Book Review By Terri Schlichenmeyer

Man, you’re picky.

That’s not always a bad thing, either. You know what you want so you choose deliberately, carefully, with plenty of thought behind it. What’s right for you is right for you and you won’t take anything less. As in the new memoir “Just As I Am” by Cicely Tyson (with Michelle Burford), folks’ll just have to deal with it.

Born in New York City a few days before Christmas 1924, Cicely Tyson’s first real memory was of a place, one where her parents fought, physically and verbally, over her father’s infidelities. She was sensitive to everything she heard in the next room as she and her brother and sister slept on a pull-out couch, and she recalled times when she tried to stop the brawling.

She was a good church-going girl then, and while her mother had ideas for Tyson’s future, young Cicely knew she wanted a life that was different than that of her mother. Though she loved “the arts.” she decided to become a hairdresser but before she could graduate from high school, Tyson became pregnant and was made to marry the baby’s father.
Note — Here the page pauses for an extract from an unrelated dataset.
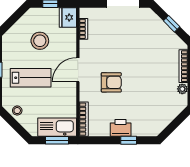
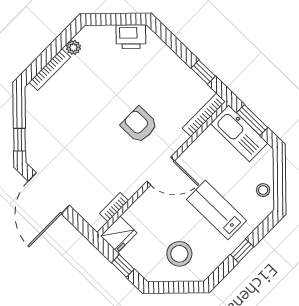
window: (172, 24) -> (20, 140), moved
stool: (40, 41) -> (179, 254), moved
printer: (121, 128) -> (131, 37), moved, turned -45
window: (129, 140) -> (203, 72), moved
Later divorced, she was working downtown when someone approached her on her lunchtime, asking her if she was a model. When she said, “no,” he told her that she should be one. Almost like in the movies, that led Tyson to a friend of a friend who signed her to an agency and there, she was spotted by someone else who knew of a movie director who hired her for her first role. He instructed Tyson to shave ten years off her age.

“Six decades would go by,” she said, “before I let the public in on what was frankly never any of their business.”

And that line should give you most of the encouragement you need to want to read “Just As I Am.” Nobody could ever accuse the late actor Cicely Tyson of being shy.

Even so, she wrote (with Michelle Burford) that she was initially a quiet child, and this, framed by a childhood tainted by Jim Crow racism and a stormy relationship with her mother, make up the bulk of the first half of the book. Tyson also wrote of a dangerous innocence that led to early motherhood; on that, she declines to call her daughter by name, which is an interesting aspect that differs from the usual Hollywood memoir.

One other way that “Just As I Am” stands out from the usual: while Tyson name-drops here, it comes across less showy and more familiar, which is refreshing. Her lengthy – and carefully-managed, award-winning career – makes up the latter half of this book, as do tales of her loves, including the red-hot, on-again/off-again, frustrating romance with musician Miles Davis.

For fans of Cicely Tyson’s work on stage and screen, this is a thorough look at more than just that career. Biography lovers will also want to know that if you’re ready for your next book, “Just As I Am” is the one to pick.